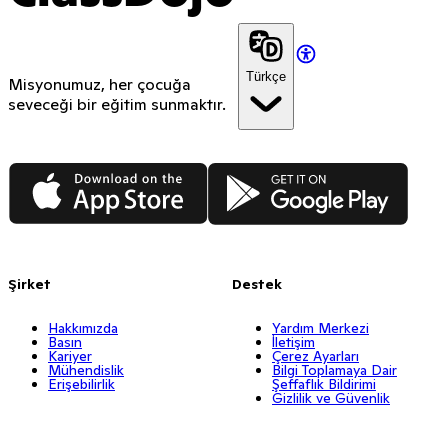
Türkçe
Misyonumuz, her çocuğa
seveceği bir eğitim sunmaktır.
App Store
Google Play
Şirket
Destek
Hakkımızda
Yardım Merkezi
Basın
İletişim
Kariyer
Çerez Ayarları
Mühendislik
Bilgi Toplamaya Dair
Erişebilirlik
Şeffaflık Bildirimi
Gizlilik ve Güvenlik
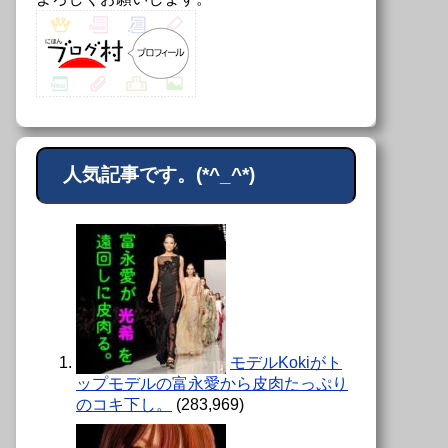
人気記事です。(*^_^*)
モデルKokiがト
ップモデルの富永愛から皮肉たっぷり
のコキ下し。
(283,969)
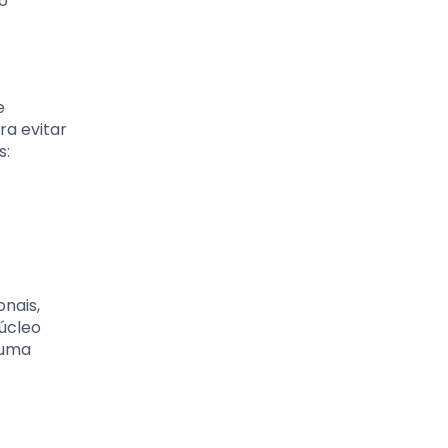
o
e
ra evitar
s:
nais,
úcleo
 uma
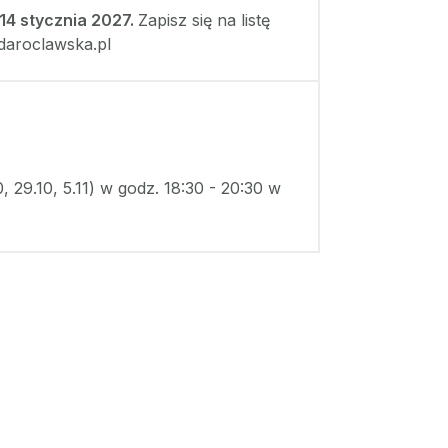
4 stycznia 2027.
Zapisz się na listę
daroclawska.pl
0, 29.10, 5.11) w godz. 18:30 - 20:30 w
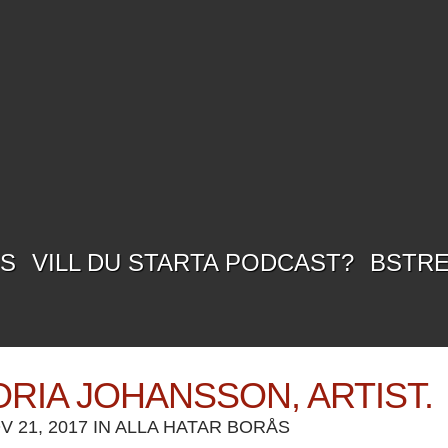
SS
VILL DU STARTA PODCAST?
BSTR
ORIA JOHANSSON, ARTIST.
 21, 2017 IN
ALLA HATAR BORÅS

──────

■ EXERCISE OBJECTIVE
Copy every line of text in the listing above without changing anything, and leave out the pictures.

■ TASK OUTPUT
Türkçe
Misyonumuz, her çocuğa
seveceği bir eğitim sunmaktır.
App Store
Google Play
Şirket
Destek
Hakkımızda
Yardım Merkezi
Basın
İletişim
Kariyer
Çerez Ayarları
Mühendislik
Bilgi Toplamaya Dair
Erişebilirlik
Şeffaflık Bildirimi
Gizlilik ve Güvenlik
人気記事です。(*^_^*)
モデルKokiがト
ップモデルの富永愛から皮肉たっぷり
のコキ下し。
(283,969)
o
e
ra evitar
s:
nais,
úcleo
 uma
4 stycznia 2027.
Zapisz się na listę
daroclawska.pl
0, 29.10, 5.11) w godz. 18:30 - 20:30 w
SS
VILL DU STARTA PODCAST?
BSTR
ORIA JOHANSSON, ARTIST.
 21, 2017 IN
ALLA HATAR BORÅS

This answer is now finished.